Darla didn’t even look, but just dropped the knife onto the ground. “I don’t even get to know if I wanted one,” she said, staring into the furrows, crying. “A kid, or even a stupid abortion. I don’t even get to know, you know?”

“Darla, why are you— Why?” I was holding a snapping turtle on a highway outside of Batesville, Mississippi, in the swelter, trying to make the best of things. But Darla wouldn’t let me. She. Because with Darla the fields are always a plague, the air a scorch over wasteland. All there ever is, is the over-and-again regurgitation of Darla, Darla, Darla; is how she’s feeling at that instant, and how I’d better take good note; is the lust to remind her that she’s a terrorist, to remind her that fucking her is like fucking a suicide vest; that fucking her is forever fucking some faceless furlough named fucking Brent, who was a hometown friend of her college roommate; who showed up in Wrightsville Beach after being out-processed from Bragg; who crashed their spring break condo with his combat stories and crippled manhood; who rolled Kite cigarettes and who was built like David and who was a stopwatch lay . . . and who planted in her the seed of a hard, unending cough; a cough which would manifest a few months later, long after he was gone, and long before I fell in love with her; a cough whose legacy is legions of vomit, alongside joint erosion and myalgia and associative vertigo, and red splotches on toilet porcelain and liver seizures and more vomit . . . and who came inside her, came inside. Got to come inside.

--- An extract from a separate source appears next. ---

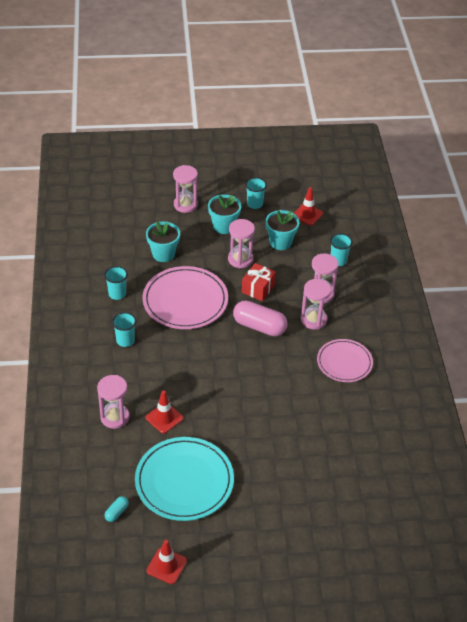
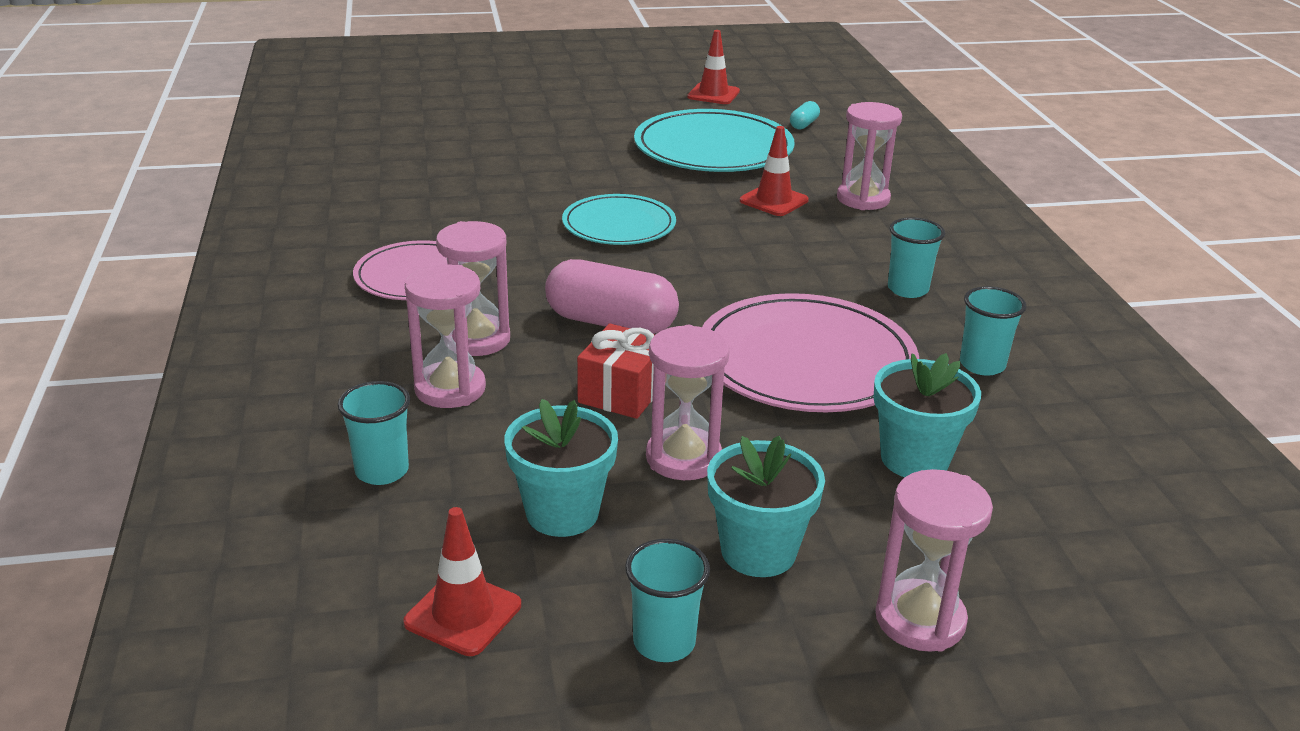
camera: 175 degrees right, 15 degrees down
(250, 399) = (619, 225): none -> turquoise plate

I turned from her and put the turtle down in the grass. Stared out into the expanse of cotton and listened to the bugs. Darla’s belief that she would never again do better than me was bullshit. I hated that she would soon figure this out and leave.

“Anyway,” she said, sniffled. “It’s not just the light pollution, it’s the moon.”

“Dar, I’m sorry. I—”

“Those hatchlings in North Carolina? The moon’s supposed to be their beacon to water, but the light pollution distracts. You take halogen flashlights and lead them right.”

I watched the snapper claw through the dry grass, then dive beneath the brown water in the gully. I knelt down and picked up a twig, and poked at the pebbles and bits of safety glass on the shoulder. A minute later, Darla wiped her nose with the heel of her hand, then mouthed the words, Let’s go.